[Records from a collection]
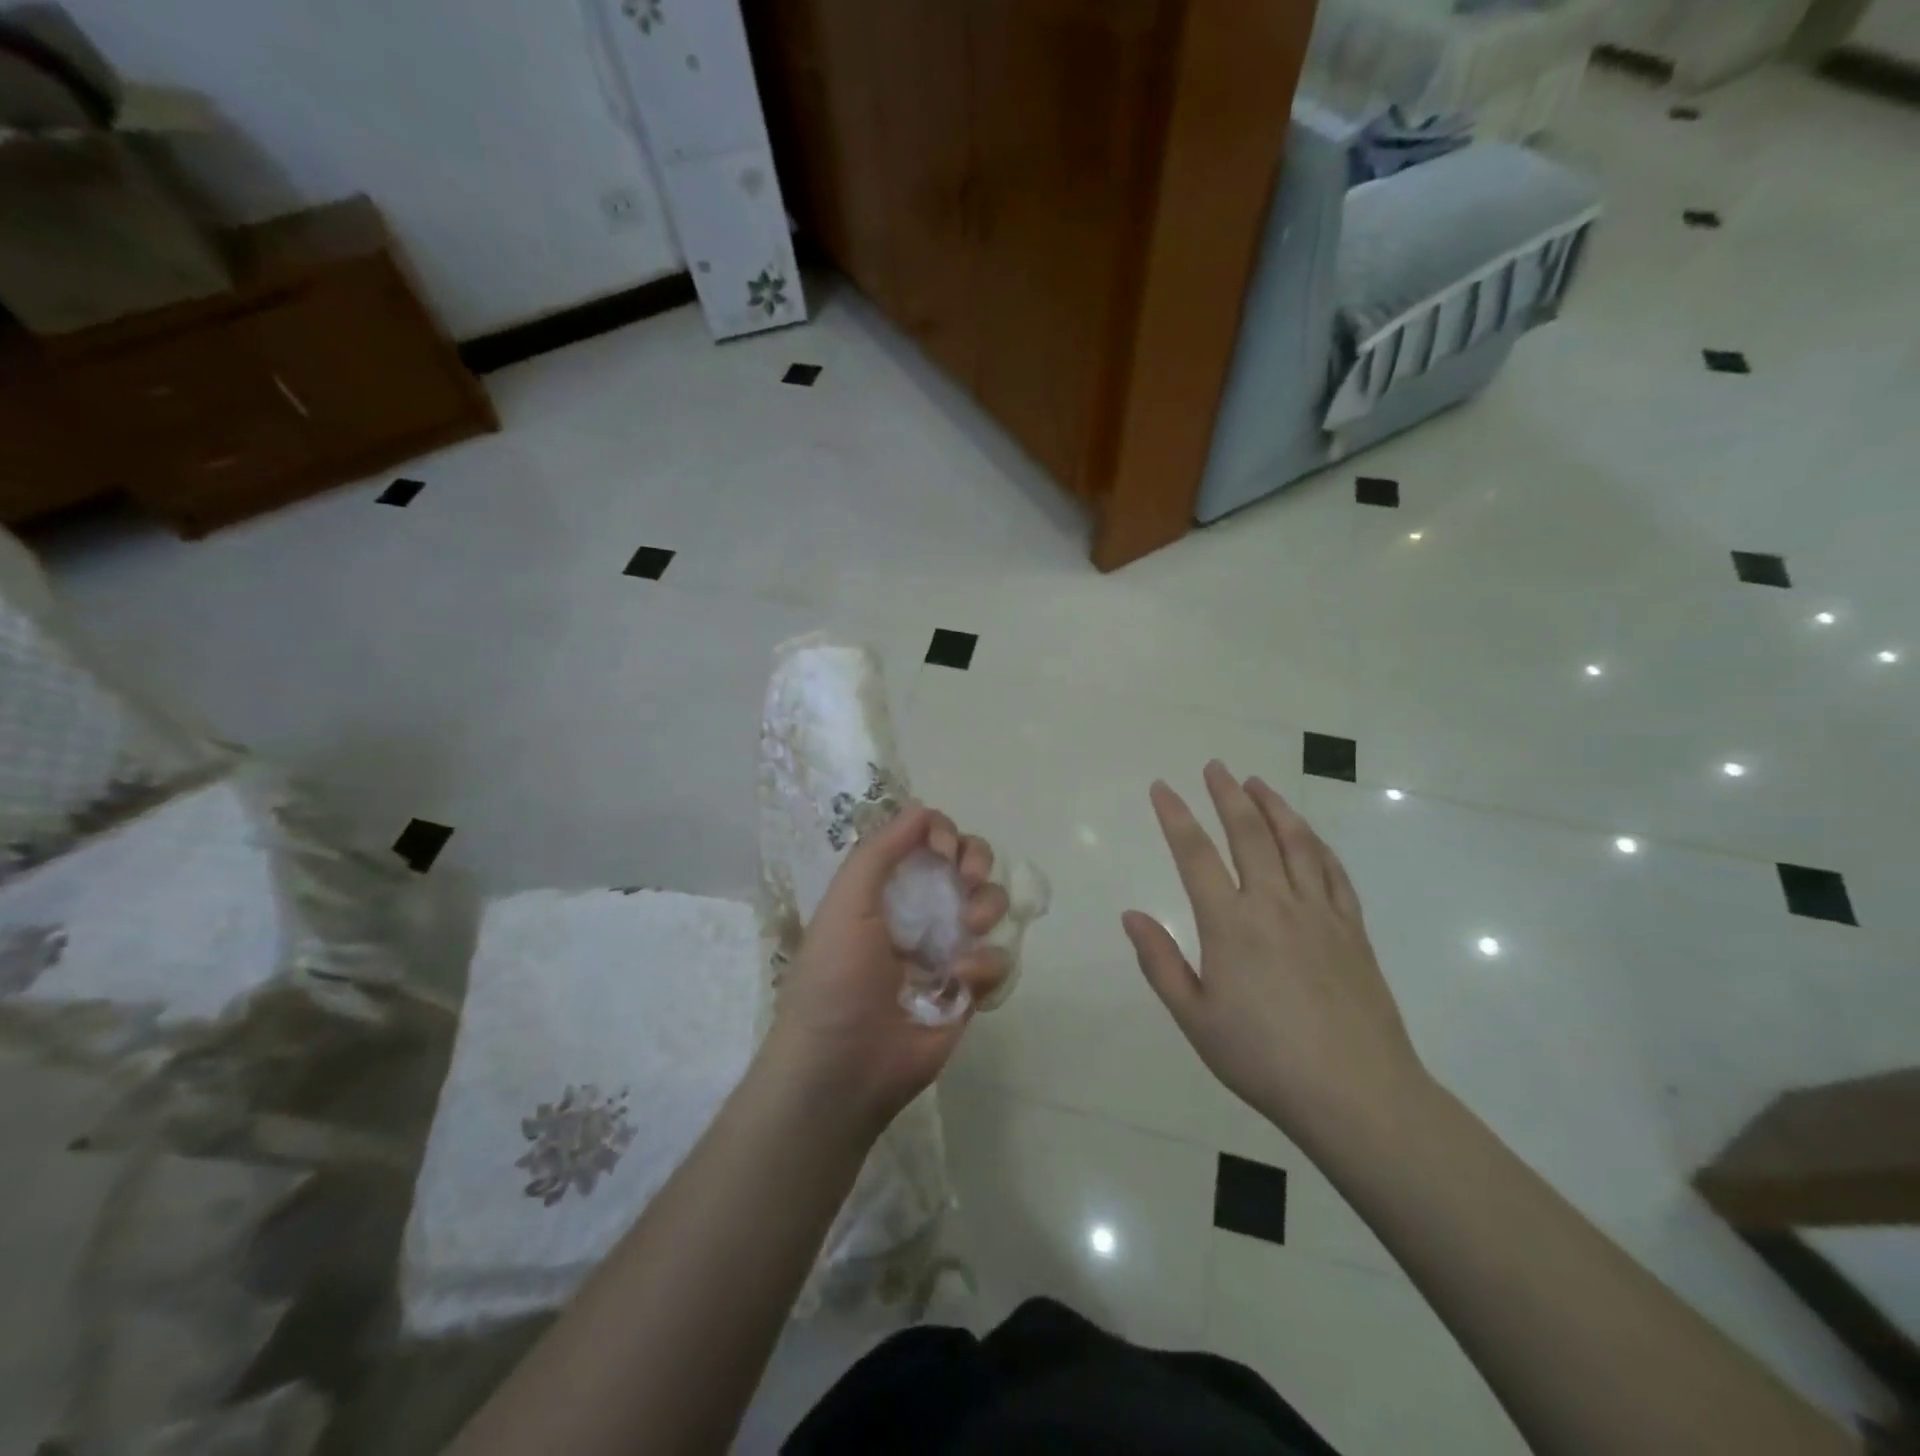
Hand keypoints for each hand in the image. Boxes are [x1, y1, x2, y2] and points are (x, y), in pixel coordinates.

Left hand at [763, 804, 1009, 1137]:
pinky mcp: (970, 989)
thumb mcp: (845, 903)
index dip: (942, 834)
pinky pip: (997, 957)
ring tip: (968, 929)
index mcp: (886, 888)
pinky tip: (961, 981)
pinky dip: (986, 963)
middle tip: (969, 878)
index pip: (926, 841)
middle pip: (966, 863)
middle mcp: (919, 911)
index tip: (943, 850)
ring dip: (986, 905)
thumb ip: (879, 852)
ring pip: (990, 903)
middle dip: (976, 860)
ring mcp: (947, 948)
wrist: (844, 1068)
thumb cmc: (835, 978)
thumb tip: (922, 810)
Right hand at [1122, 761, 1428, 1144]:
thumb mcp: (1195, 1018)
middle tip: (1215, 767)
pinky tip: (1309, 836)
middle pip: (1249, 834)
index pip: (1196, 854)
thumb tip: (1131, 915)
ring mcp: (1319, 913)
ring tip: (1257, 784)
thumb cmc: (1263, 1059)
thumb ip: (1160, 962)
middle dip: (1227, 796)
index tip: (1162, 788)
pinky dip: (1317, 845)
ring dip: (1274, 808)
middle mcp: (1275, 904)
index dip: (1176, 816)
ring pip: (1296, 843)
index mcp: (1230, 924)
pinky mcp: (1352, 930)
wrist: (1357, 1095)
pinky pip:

(Your goal):
Omitting all pictures, reproduce the records above in their entirety.

(Result of the task):
Hand keypoints for each hand in the image. Boxes are [x1, y1, x2, y2] and points are (x, y), in pixel coordinates.

Left hand at [763, 804, 1009, 1137]:
pinky mcp: (970, 989)
thumb mcp: (845, 903)
index dip: (942, 834)
pinky pip: (997, 957)
ring tip: (968, 929)
index mcp: (886, 888)
pinky tip: (961, 981)
pinky dip: (986, 963)
middle tip: (969, 878)
index pip: (926, 841)
middle pip: (966, 863)
middle mcp: (919, 911)
index tip: (943, 850)
ring dip: (986, 905)
thumb ip: (879, 852)
ring pip: (990, 903)
middle dip: (976, 860)
ring mcp: (947, 948)
wrist: (844, 1068)
thumb cmc: (835, 978)
thumb tip: (922, 810)
Right hand at [1122, 761, 1428, 1144]:
thumb mcp: (1195, 1018)
middle tip: (1215, 767)
pinky tip: (1309, 836)
middle pip: (1249, 834)
index pip: (1196, 854)
thumb tip: (1131, 915)
ring mcp: (1319, 913)
ring tip: (1257, 784)
thumb cmc: (1263, 1059)
thumb ip: (1160, 962)
middle dip: (1227, 796)
index tip: (1162, 788)
pinky dip: (1317, 845)
ring dip: (1274, 808)
middle mcp: (1275, 904)
index dip: (1176, 816)
ring pip: (1296, 843)
index mcp: (1230, 924)
pinky mcp: (1352, 930)
wrist: (1357, 1095)
pinky pip:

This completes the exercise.